Full-flow filtration systems with bag and multiple tube filters, as well as magnetic separators, are also used in aqueous cleaning systems for removing particulate contaminants. In addition, various bypass filtration systems with special properties are employed. These include coalescence separators, which are widely used as three-phase separators for gravity separation. Contaminants such as light oils and fluids which have, in relation to the process media, a lighter phase, settle upward and can be removed via discharges. Heavier components, such as particulates and heavy oils, sink to the bottom of the separator and can also be separated. These cost-efficient systems for maintaining aqueous cleaning bath quality can be integrated into existing systems. However, they are only partly suitable for discharging emulsified contaminants. This can be performed with centrifugal separators. They are employed to separate solid matters from liquids or to separate liquid mixtures while simultaneously removing solids. Centrifugal separators use the density differences between the process media and the substance to be separated.

In distillation and evaporation processes, impurities are removed by the physical principle of substance separation according to their boiling point differences. The contaminated medium is vaporized, and all substances having higher boiling points than water remain as evaporation residue.
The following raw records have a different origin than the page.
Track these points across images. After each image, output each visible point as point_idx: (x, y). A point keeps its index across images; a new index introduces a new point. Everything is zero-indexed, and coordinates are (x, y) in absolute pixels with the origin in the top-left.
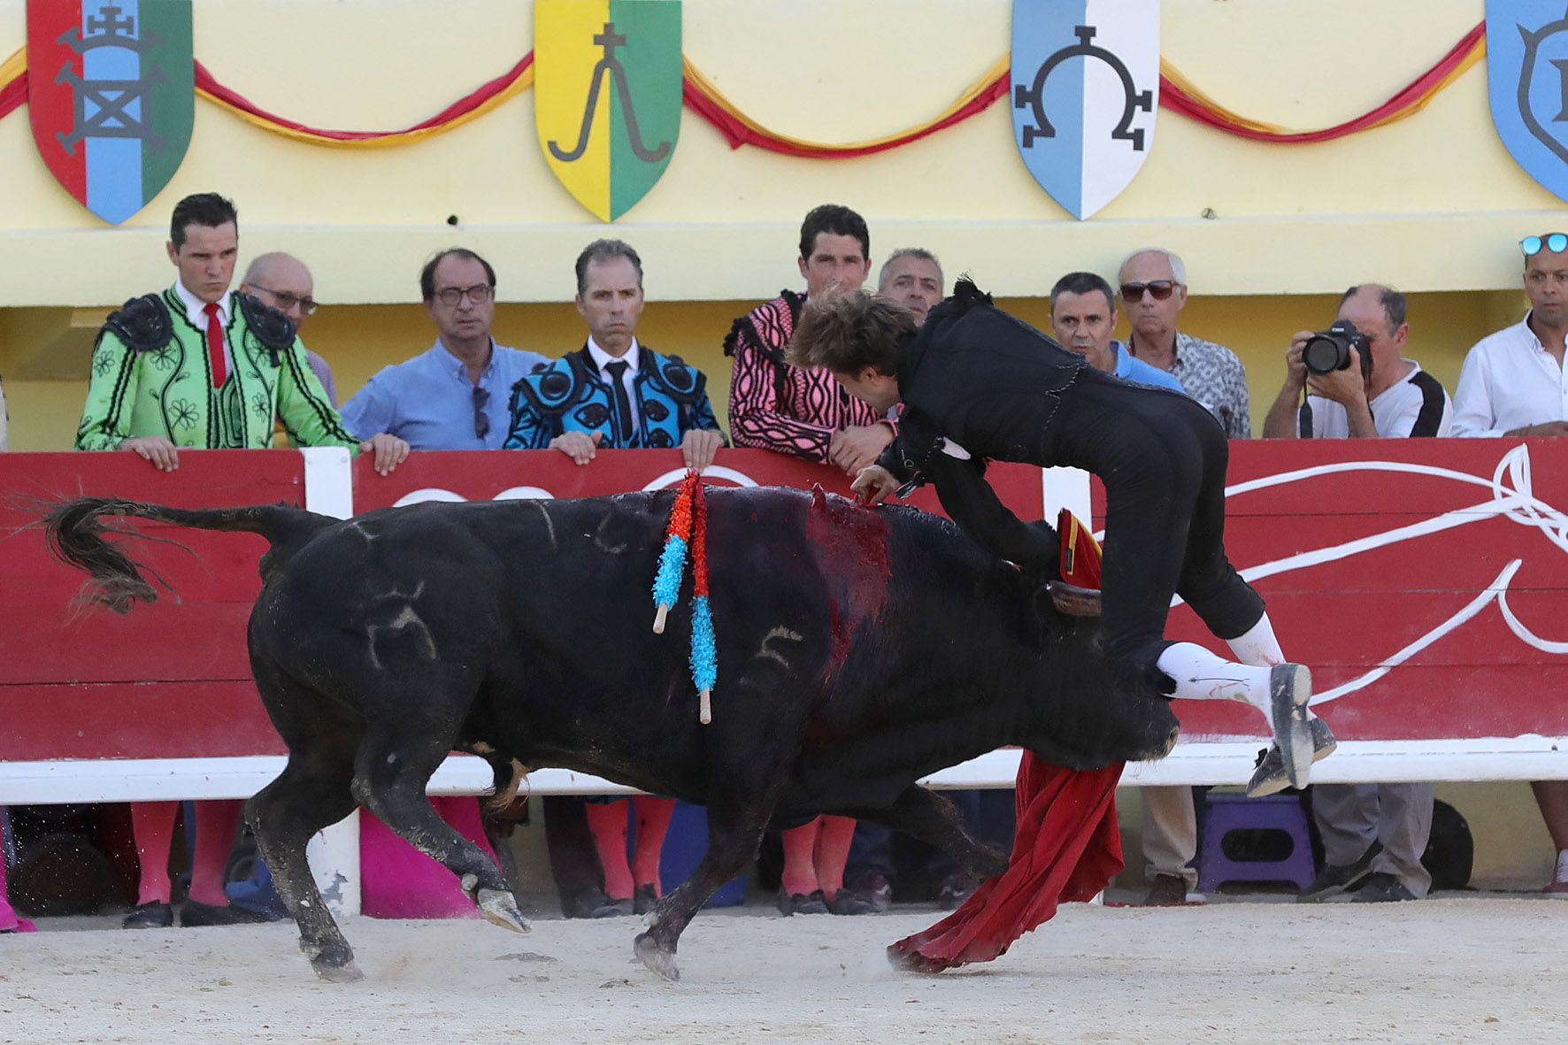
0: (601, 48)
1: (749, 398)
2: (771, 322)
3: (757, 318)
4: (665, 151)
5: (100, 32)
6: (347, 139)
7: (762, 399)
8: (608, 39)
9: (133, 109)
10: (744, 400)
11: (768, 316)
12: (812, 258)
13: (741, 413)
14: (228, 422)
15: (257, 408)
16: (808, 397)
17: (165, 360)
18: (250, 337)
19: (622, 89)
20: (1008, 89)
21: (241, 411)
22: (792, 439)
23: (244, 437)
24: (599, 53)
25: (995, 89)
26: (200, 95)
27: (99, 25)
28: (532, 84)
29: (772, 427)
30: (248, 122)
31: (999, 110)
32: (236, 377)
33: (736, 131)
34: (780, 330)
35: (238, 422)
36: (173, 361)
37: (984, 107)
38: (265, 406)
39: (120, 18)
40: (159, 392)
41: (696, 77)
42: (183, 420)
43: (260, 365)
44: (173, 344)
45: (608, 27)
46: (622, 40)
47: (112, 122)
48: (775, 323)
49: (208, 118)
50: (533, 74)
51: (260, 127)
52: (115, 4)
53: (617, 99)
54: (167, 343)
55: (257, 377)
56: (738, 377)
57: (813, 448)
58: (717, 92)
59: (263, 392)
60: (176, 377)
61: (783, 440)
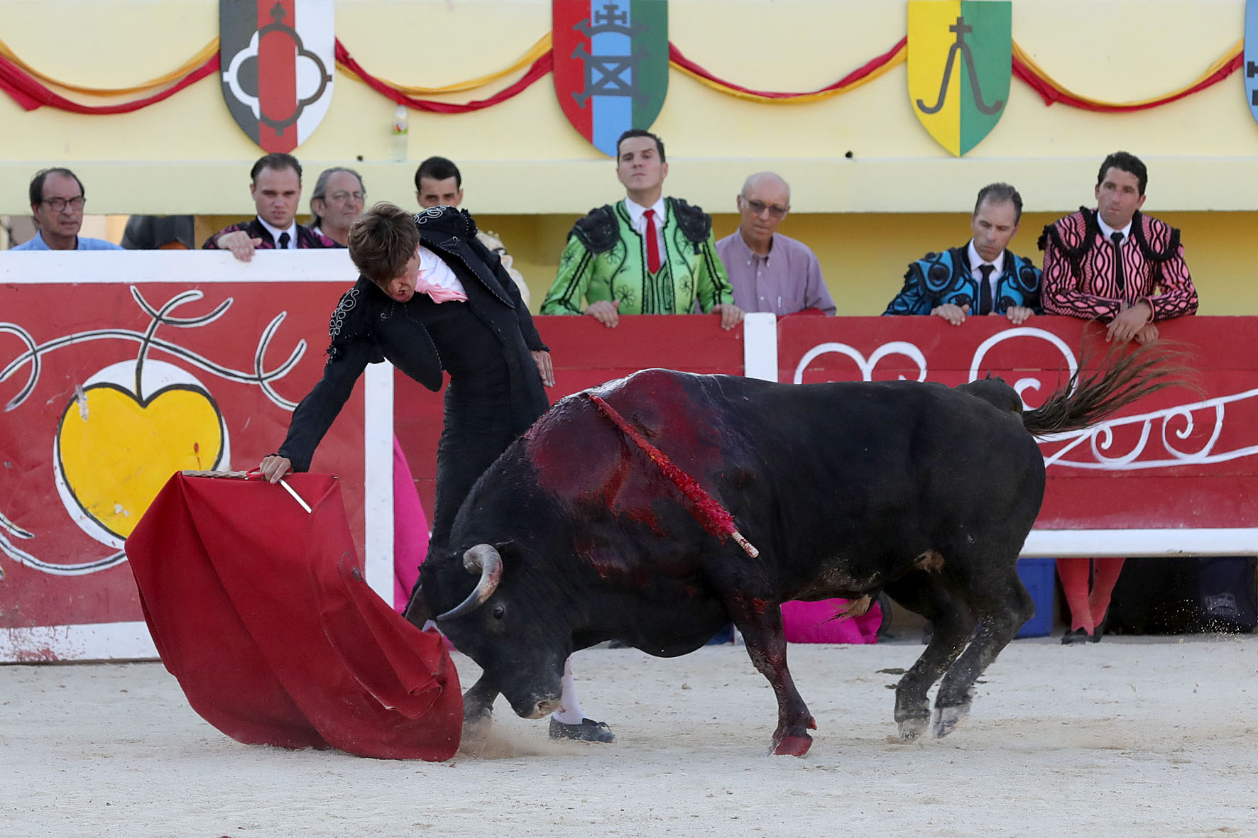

This encompasses organic and inorganic substances such as abrasion, finest particulates, salts, oils, greases, as well as cleaning agent ingredients. The latter is thus the reason why distillation and evaporation systems in aqueous cleaning are usually used for conditioning rinsing baths.

Microfiltration and ultrafiltration are fine and ultrafine filtration methods. They are used for the filtration of both, with conventional, already pre-cleaned fluids, as well as for the treatment of cleaning and rinsing baths, which require filter fineness below 100 microns. These methods are also suitable for fresh water treatment. The difference between these two is characterized by the fineness of the filter membrane used. Ultrafiltration systems may have a pore size of only 0.04 micron. Reverse osmosis is also a membrane filter method and is usually used for freshwater treatment. During the reverse osmosis process, the water gets desalinated and can then be used for cleaning and rinsing processes in which high water quality is required for avoiding stains on aluminum parts.

Employing the most appropriate technique and a correctly designed system for maintaining bath quality can make an important contribution to higher cleaning quality while at the same time lowering cleaning costs. However, there should also be a glance at the upstream processes to detect where part contamination can be avoided or at least reduced.